Morgan Reeser

Personal information
- Full name: Morgan Irwin Reeser
- Born: November 14, 1962 (age 63) Fort Lauderdale, Florida, U.S.
- Height: 198 cm (6 ft 6 in)
- Weight: 80 kg (176 lb)

Sailing career
- Sport: Sailing
- College team: United States Merchant Marine Academy
- Club: Key Biscayne Yacht Club
- Class(es): 470, Melges 32, J/70, Melges 20, Melges 24

Medal record
Men's sailing
Representing the United States
Olympic Games
| Silver medal – second place | 1992 Barcelona | 470 class |

= Morgan Reeser =

American sailor

Morgan Irwin Reeser (born November 14, 1962) is a sailor from the United States, who competed in two Summer Olympics: 1992 and 1996. He won the silver medal in 1992 with Kevin Burnham in the Men's 470 class and lost out on a second medal after being scored OCS during the final race of the 1996 Olympic Games.

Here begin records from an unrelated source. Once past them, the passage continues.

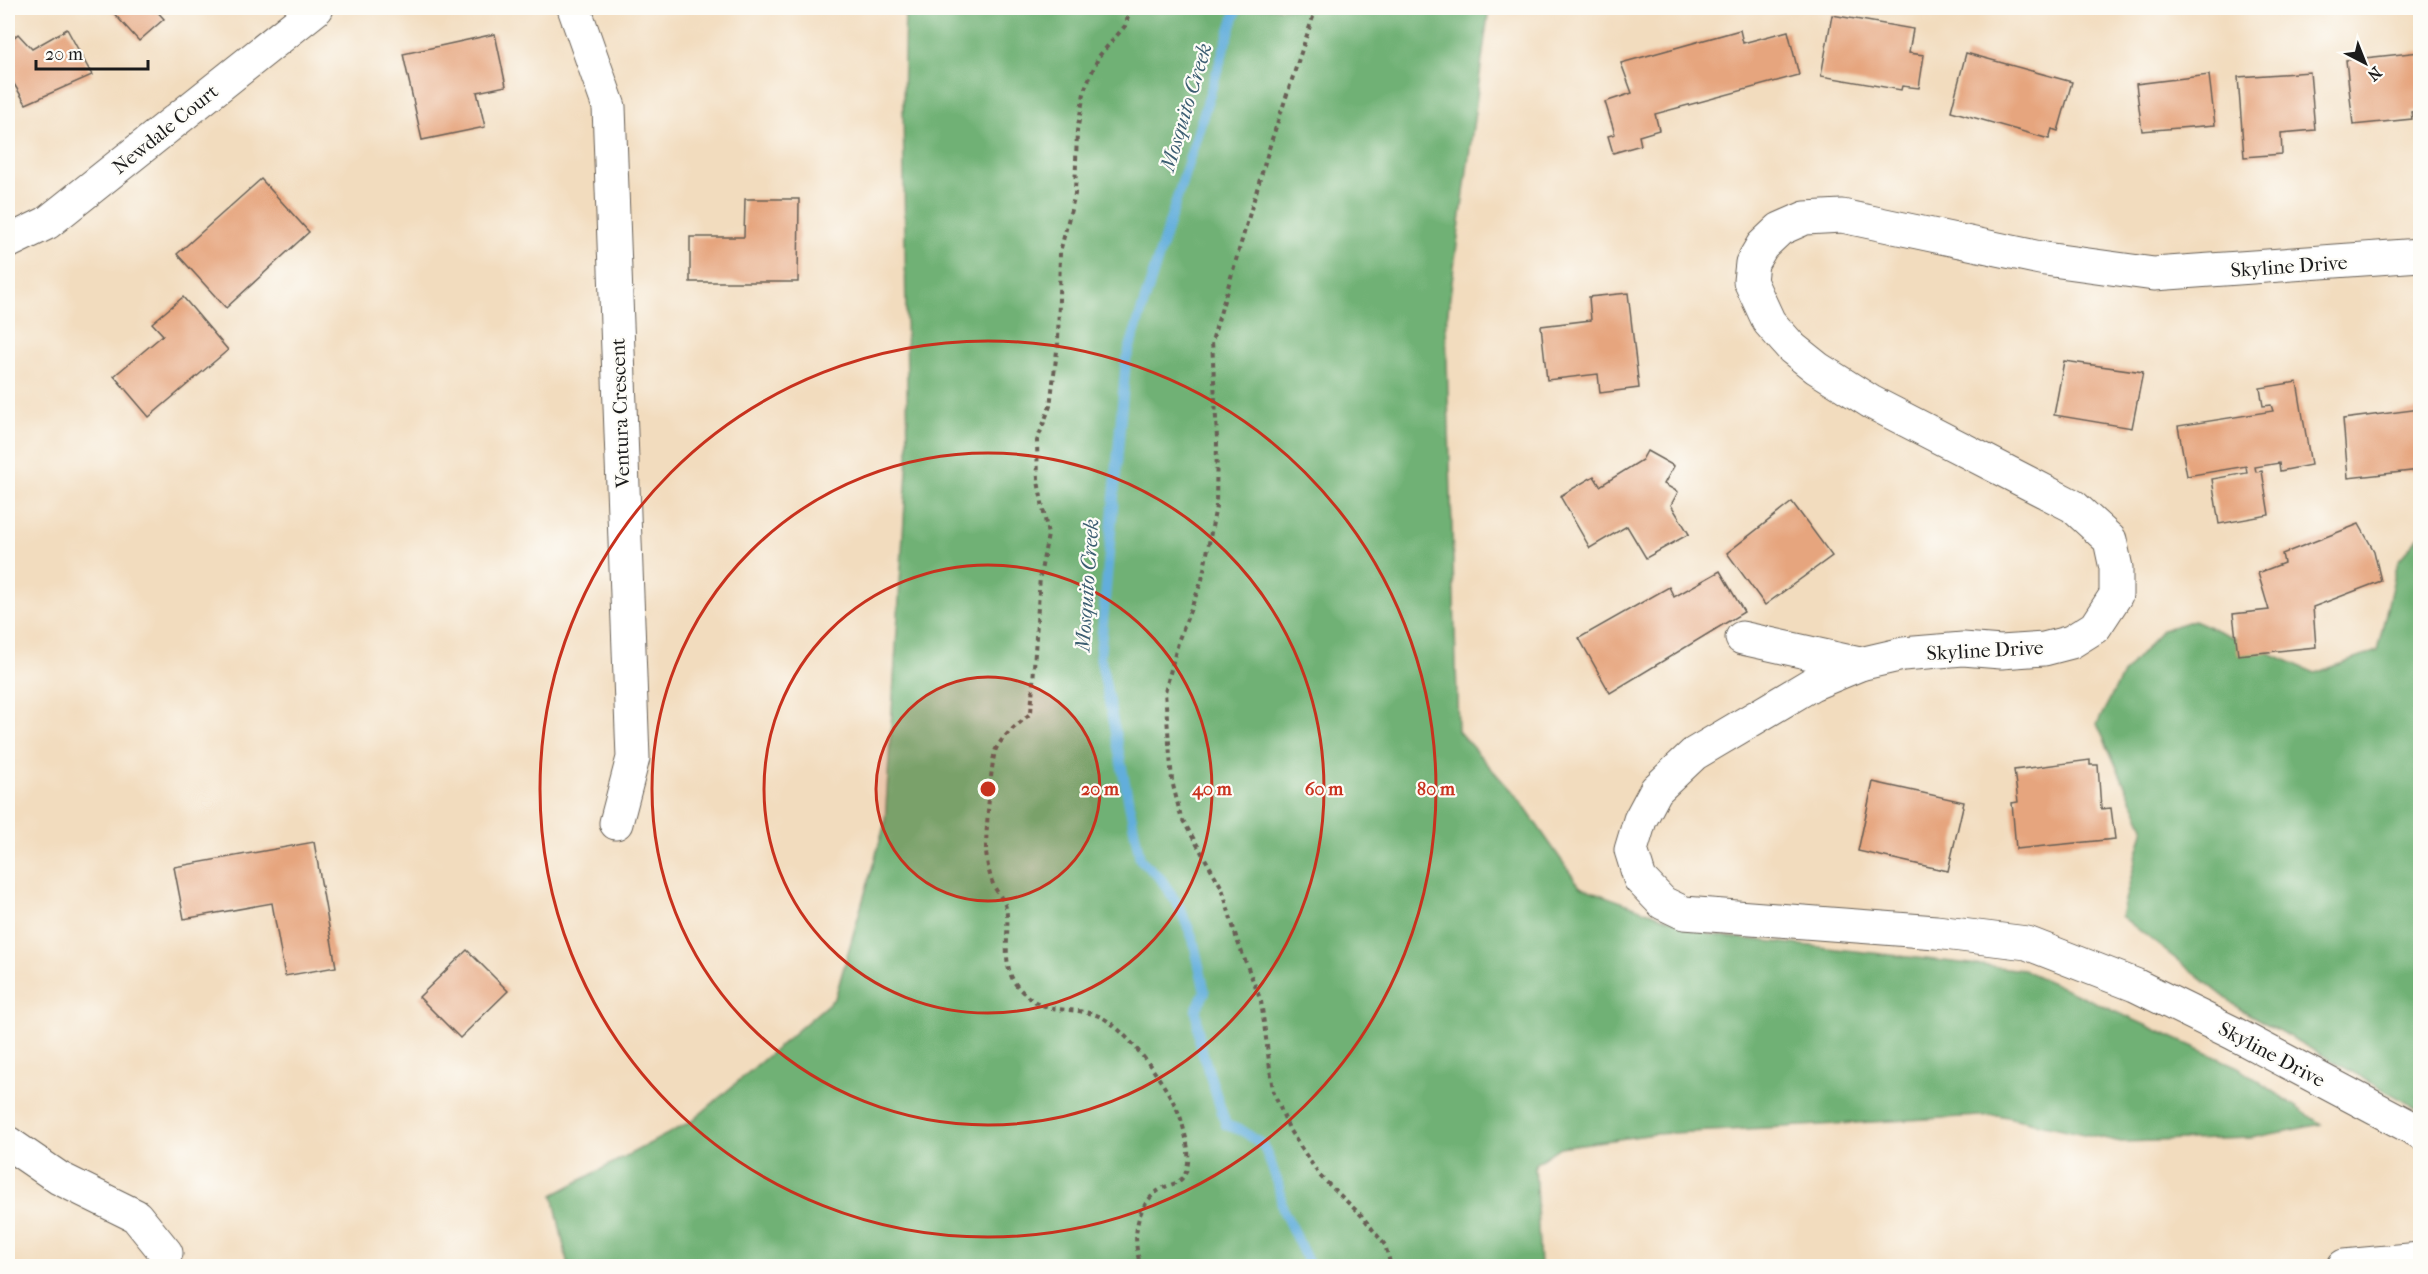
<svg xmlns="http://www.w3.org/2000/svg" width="2428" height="1274" viewBox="0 0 2428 1274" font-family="'IM FELL French Canon',serif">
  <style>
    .forest { fill: #70b174; stroke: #466648; stroke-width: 1.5 }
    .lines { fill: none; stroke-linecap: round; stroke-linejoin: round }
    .stream { stroke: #62aedb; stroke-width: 10 }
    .building { fill: #e6a57e }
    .minor-casing { stroke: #675f55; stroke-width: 35 }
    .path { stroke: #675f55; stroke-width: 4; stroke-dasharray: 4.5 4.5; stroke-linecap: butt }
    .minor { stroke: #fff; stroke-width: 33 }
    .ring { fill: none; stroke: #c8321e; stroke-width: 3 }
    .labels { text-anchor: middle; stroke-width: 4.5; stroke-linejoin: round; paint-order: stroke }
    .street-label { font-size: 20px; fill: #1c1c1c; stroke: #fdfcf7 }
    .water-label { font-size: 21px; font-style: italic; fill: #3c5e72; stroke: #fdfcf7 }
    .centre { fill: #c8321e; stroke: #fdfcf7; stroke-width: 3 }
    .ring-label { font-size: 18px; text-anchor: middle; font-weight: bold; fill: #c8321e; stroke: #fdfcf7; stroke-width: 4.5; stroke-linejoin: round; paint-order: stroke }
  </style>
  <rect width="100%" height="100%" fill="#fdfcf7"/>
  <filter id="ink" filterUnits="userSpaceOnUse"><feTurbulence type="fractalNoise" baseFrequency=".0167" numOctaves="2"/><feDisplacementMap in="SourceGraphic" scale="12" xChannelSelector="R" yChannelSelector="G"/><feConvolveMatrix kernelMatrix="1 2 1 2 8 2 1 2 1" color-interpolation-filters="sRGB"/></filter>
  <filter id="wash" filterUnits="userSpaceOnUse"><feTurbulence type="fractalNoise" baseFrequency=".008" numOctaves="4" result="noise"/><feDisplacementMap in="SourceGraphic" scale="24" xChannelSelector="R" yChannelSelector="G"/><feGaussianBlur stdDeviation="1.35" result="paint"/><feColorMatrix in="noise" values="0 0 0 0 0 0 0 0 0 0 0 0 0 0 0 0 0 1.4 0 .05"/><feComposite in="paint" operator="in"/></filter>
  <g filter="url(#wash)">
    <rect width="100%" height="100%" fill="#f2dcbe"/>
    <g class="forest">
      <path d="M 905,8 L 1489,8 L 1446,326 L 1458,731 L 1521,802 L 1580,887 L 1712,935 L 2024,970 L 2238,1067 L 2321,1124 L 2251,1138 L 2121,1142 L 1998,1115 L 1655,1134 L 1560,1147 L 1535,1164 L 1540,1266 L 568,1266 L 553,1195 L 692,1121 L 835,998 L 885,823 L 908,455 L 903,105 Z"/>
      <path d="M 2420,535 L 2420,1110 L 2240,1009 L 2121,916 L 2144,827 L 2097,724 L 2123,674 L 2162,630 L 2194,620 L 2315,673 L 2377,651 L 2398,561 Z"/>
    </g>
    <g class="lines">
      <path class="stream" d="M 1237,8 L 1126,360 L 1100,656 L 1140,859 L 1161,879 L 1180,908 L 1193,939 L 1205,992 L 1196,1010 L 1200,1045 L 1226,1125 L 1243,1131 L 1264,1146 L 1278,1183 L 1283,1210 L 1310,1266"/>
    </g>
    <g id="blocks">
      <g class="building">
        <path d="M 109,8 L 154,8 L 164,19 L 139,41 Z"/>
        <path d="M 1832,15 L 1913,29 L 1909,53 L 1924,55 L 1919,88 L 1902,86 L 1901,90 L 1821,76 Z"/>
        <path d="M 67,29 L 92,75 L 26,104 L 8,74 L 8,43 L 18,34 L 32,49 Z"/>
        <path d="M 1740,30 L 1743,43 L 1788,31 L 1799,75 L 1655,114 L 1659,130 L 1639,136 L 1641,145 L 1613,153 L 1608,136 L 1615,134 L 1605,102 L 1632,93 L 1621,63 Z"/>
        <path d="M 495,34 L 506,86 L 477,92 L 485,127 L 422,140 L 403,54 Z"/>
        <path d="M 2420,52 L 2420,111 L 2411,112 L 2412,119 L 2353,125 L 2346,60 Z"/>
        <path d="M 1966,53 L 2072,82 L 2058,131 L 2052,129 L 2049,139 L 1951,111 Z"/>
        <path d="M 2310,72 L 2315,130 L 2281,133 L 2282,154 L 2244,157 L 2238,77 Z"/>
        <path d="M 2209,75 L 2215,125 L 2142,131 L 2136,84 Z"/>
        <path d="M 261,179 L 309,232 L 226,308 L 177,254 Z"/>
        <path d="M 745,199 L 799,199 L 798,282 L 690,282 L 690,237 L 744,237 Z"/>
        <path d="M 1628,293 L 1639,388 L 1600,393 L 1598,374 L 1547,380 L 1541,326 L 1591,320 L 1589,297 Z"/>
        <path d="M 183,297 L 228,350 L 149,417 L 114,376 L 163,335 L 152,323 Z"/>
        <path d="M 2064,361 L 2143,372 L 2132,428 L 2054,415 Z"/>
        <path d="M 2297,382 L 2311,465 L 2280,471 L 2279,463 L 2255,467 L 2256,472 L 2262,471 L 2269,515 L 2219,524 L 2212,479 L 2247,473 L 2246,466 L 2187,476 L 2178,426 L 2273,411 L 2271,405 L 2263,406 L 2260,388 Z"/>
        <path d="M 2420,409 L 2420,470 L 2348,478 L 2343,419 Z"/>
        <path d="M 1647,451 L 1674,466 L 1664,484 L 1678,492 L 1671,505 L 1689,534 L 1646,558 L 1627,526 L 1590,548 L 1560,496 L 1594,476 L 1600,486 L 1642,460 Z"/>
        <path d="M 1792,502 L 1832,556 L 1765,605 L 1727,553 Z"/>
        <path d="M 2359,524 L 2374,551 L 2381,581 L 2313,607 L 2316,647 L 2238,655 L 2233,614 L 2269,610 L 2258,573 L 2284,563 L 2282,554 Z"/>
        <path d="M 1720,571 L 1744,612 L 1610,693 L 1579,638 L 1669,587 L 1674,597 Z"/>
        <path d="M 2090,760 L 2090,765 L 2098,765 L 2101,809 L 2111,808 L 2115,839 L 2016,849 L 2012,803 L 2018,802 L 2014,770 Z"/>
        <path d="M 1873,782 L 1964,802 L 1948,871 L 1858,851 Z"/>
        <path d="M 314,842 L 336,967 L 285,976 L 272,903 L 184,919 L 174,867 Z"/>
        <path d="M 467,950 L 508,991 L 460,1038 L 419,997 Z"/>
      </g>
    </g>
  </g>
  <g filter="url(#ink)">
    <use href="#blocks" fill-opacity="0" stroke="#675f55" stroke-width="1.5"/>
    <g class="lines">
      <g class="minor-casing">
        <g id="minor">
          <path d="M 574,8 L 609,107 L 633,758 L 616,823"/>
          <path d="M 8,242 L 47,223 L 317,8"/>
          <path d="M 2420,255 L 2154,274 L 2045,259 L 1842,216 L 1805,218 L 1780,229 L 1762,246 L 1752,263 L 1750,281 L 1769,322 L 1792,348 L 1817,368 L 1871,402 L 2073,506 L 2110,540 L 2116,568 L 2116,595 L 2095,627 L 2071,642 L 2044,649 L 2001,652 L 1963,649 L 1903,654 L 1860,664 L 1812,684 L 1694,754 L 1656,790 L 1640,820 L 1631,850 L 1640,879 L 1663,903 L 1684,913 L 1936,932 L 2027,943 L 2135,985 L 2233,1033 L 2420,1132"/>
          <path d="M 1742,638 L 1860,664"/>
          <path d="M 8,1143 L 59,1178 L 136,1216 L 166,1253"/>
          <path d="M 2344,1266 L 2420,1259"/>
        </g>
      </g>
      <g class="path">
        <path d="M 1131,8 L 1125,26 L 1099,56 L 1085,88 L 1077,131 L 1075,194 L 1060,252 L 1058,343 L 1050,406 L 1037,441 L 1038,481 L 1048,535 L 1040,576 L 1031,713 C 1020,723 1003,735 996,749 C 991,758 986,834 986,848 C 986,859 989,874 993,884 C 996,892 1004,899 1006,908 C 1011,933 999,965 1018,987 C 1044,1017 1065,1005 1096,1015 C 1124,1023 1172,1092 1181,1119 C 1185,1134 1191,1153 1187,1168 C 1184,1184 1172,1183 1161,1189 C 1134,1205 1132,1241 1141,1266"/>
        <path d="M 1316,8 L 1271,142 L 1212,341 L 1217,439 L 1216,506 L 1202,580 L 1179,639 L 1165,692 L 1172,781 L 1181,817 L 1222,888 L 1237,940 L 1261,1001 L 1273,1091 L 1290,1131 L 1320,1176 L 1361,1215 L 1385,1245 L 1391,1266"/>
      </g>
      <use href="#minor" class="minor"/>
    </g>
  </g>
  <circle cx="988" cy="789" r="112" fill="#c8321e" fill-opacity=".12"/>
  <g class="ring">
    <circle cx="988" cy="789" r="112"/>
    <circle cx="988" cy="789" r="224"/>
    <circle cx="988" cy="789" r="336"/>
    <circle cx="988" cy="789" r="448"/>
  </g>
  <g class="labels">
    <g class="street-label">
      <text transform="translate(165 129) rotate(-39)" y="7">Newdale Court</text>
      <text transform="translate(2289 266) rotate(-4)" y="7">Skyline Drive</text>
      <text transform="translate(620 413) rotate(-92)" y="7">Ventura Crescent</text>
      <text transform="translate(1985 650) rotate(-3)" y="7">Skyline Drive</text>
      <text transform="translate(2272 1054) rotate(28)" y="7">Skyline Drive</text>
    </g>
    <g class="water-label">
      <text transform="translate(1186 107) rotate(-73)" y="7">Mosquito Creek</text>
      <text transform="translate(1087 585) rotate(-86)" y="7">Mosquito Creek</text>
    </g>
  </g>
  <circle cx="988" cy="789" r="9" class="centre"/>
  <g class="ring-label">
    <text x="1100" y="795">20 m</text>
    <text x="1212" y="795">40 m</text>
    <text x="1324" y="795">60 m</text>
    <text x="1436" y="795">80 m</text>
  </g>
  <rect width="2428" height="1274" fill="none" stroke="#fdfcf7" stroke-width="30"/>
  <g transform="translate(2365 63) rotate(138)" stroke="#fdfcf7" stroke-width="4.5" paint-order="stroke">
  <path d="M0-4.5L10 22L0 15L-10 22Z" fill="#1c1c1c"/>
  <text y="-9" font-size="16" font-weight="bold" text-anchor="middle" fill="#1c1c1c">N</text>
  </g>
  <path d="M36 60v9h112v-9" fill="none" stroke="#1c1c1c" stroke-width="3"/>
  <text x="45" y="60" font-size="18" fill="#1c1c1c" stroke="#fdfcf7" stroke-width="4.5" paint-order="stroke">20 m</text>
</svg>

He won the ICSA Coed Dinghy National Championship and was named College Sailor of the Year twice, in 1983 and 1984.

Reeser coached Sofia Bekatorou and Emilia Tsoulfa of Greece to an Olympic gold medal in the women's 470 class in 1992. He also coached Luke Patience and Stuart Bithell of Great Britain to an Olympic silver medal in men's 470 class in 2012. He has won 23 world championships in classes such as the Melges 20, Melges 32, Etchells, and J70.

He was born in Fort Lauderdale, Florida and is married to Irish Olympian Louise Cole-Reeser.